Today’s interviewee is Irwin County coach Casey Soliday, whose team is ranked No. 3 in Class A Division II but also seeded No. 3 from its region, meaning a home playoff game is not likely on the path to a state championship. Irwin is 10-1, with its only loss against Clinch County. Irwin, Clinch and Brooks County finished in a three-way tie, broken by points differential in games among those teams, and then head-to-head. Irwin County beat eighth-ranked Greene County 42-7 in the first round and will play this week at Region 1 champion Early County.
1. How did you play in the first round? “I thought our defense played really well. That was the biggest key to the game. They had been moving the ball pretty well against some other people, and they have some good athletes and big linemen, and our defense maybe played their best game of the year to hold them. Our offense started off really well. We scored points quick, then got away from what we were doing, then got back to it and moved the ball to eat clock and finish it.” [Greene County was limited to 226 total yards and was 3-of-17 on third- and fourth-down conversions.]

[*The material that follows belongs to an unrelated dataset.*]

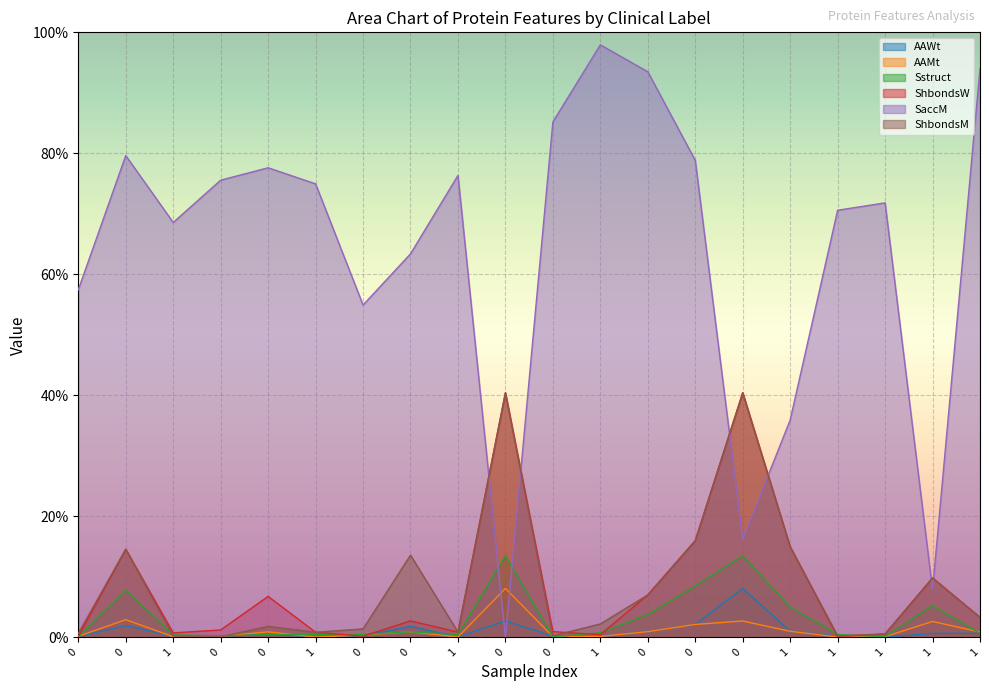

What are all the series names shown in the legend?

AAWt, AAMt, Sstruct, ShbondsW, SaccM, ShbondsM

2. Ranked No. 3 but likely won’t play a home game in the playoffs. How do you feel about your region’s tiebreaker and your playoff fate? “There are definitely other tiebreakers out there, but that was the one we agreed to, and that’s the one all teams were playing by. We may not like it right now, but if we’d handled our business, we wouldn’t be in this situation. Obviously you’d like a home game. It’s just more comfortable playing at home, and it’s a way to pay back your fans and the community for all they do. It’s always a big deal for them. We were a No. 1 seed two or three years ago and still had to go on the road twice because we lost coin tosses. It can go either way. You’ve got to play everybody if you’re trying to win it all. We just go as it comes and try to prepare for each game each week.”

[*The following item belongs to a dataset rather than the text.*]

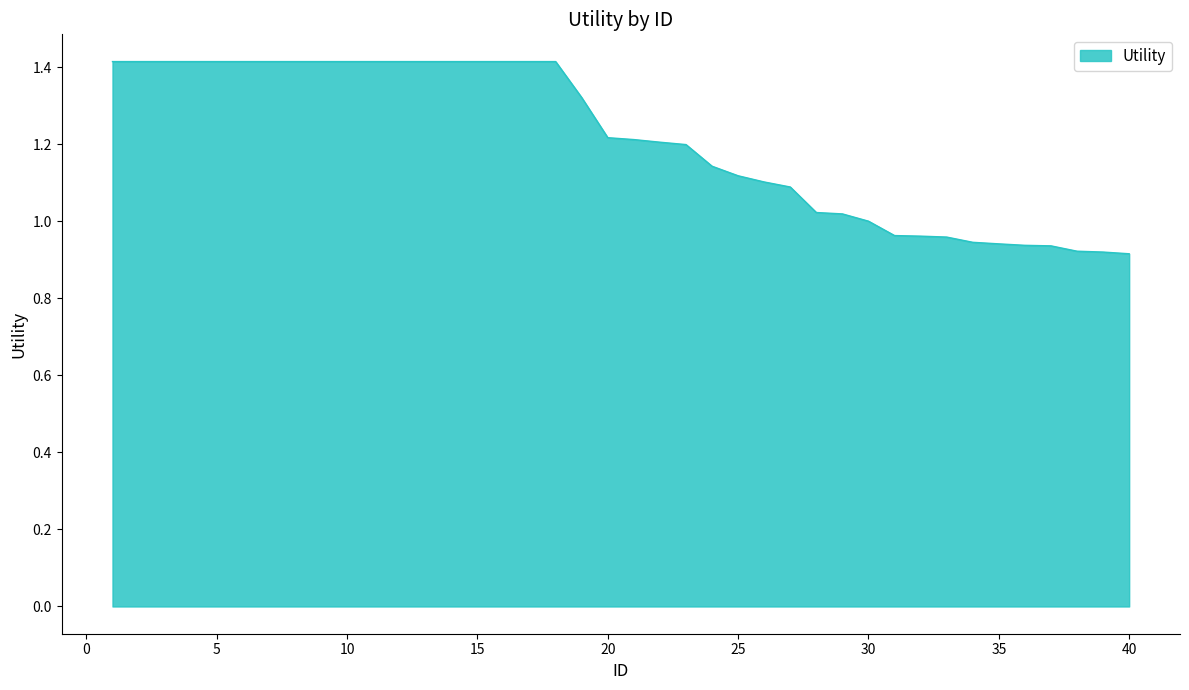

What is the maximum value shown in the chart?

1.4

3. Shane Marshall has rushed for more than 1,450 yards this season on an offense averaging more than 40 points per game. Is he the best running back that Irwin has had over the years? “He’s one of the better ones for sure, but everyone was a little different in how good they were. Take D.J. Lundy. He was more of a power back and could do things because of his size. [Lundy is now a linebacker at Florida State.] We also had Gabe Benyard, who was good because of how athletic he was, and he was also your best receiver. We could move him around and throw it up to him, and he would get it. [Benyard is a wide receiver at Kennesaw State.] Shane is more of a pure running back than the other two. It would be tough to say one was better than the other. All had their things. What makes Shane good is just his tenacity and want to. He has very good feet and vision, and then you mix that with being quick and having some explosion, and that makes for a really good running back. [Marshall is committed to Minnesota.]”

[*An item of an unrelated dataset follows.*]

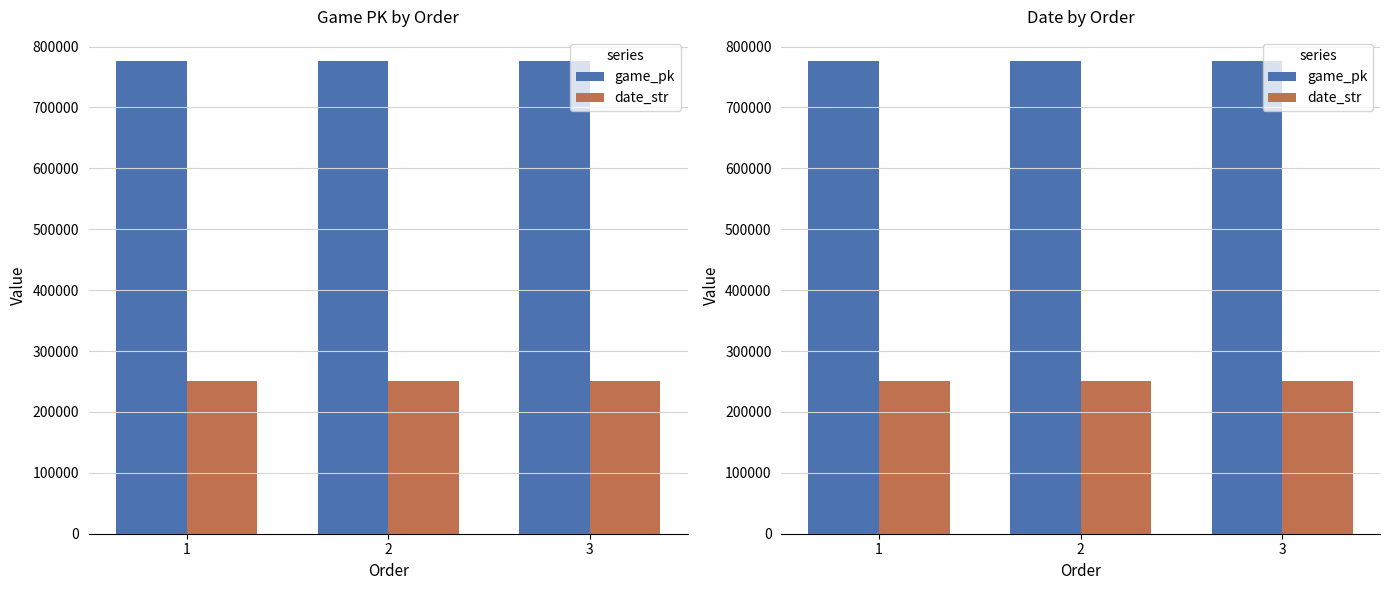

At which label does game_pk reach its minimum?

1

4. On the subject of issues, the GHSA’s board of trustees met Wednesday to discuss the proposed competitive-balance model for classifying teams. No decision is imminent. But how do you feel about this model, which would classify schools based on their overall sports success and not enrollment except as a starting point? “I’m not a fan of the competitive-balance thing. I think there’s a lot of [bad] things that can happen because of it. For example, I can think back when Clinch County had a year when they had a group of kids that won the state championship in football, basketball and baseball, so they might be in single-A this year, and those guys graduate, and the kids that follow them pay the price and have to be moved up. The other thing is, people just look at football, but if you have a soccer program that hasn’t won a game, and you move up [as a school], you’ve just increased their competition. Another scenario I’ve heard from a few coaches is that if they’ve got football players playing basketball and baseball that they [the coaches] need to do their best not to let them play in basketball and baseball so they won’t get moved up. I don’t think that’s an option we want to go down.”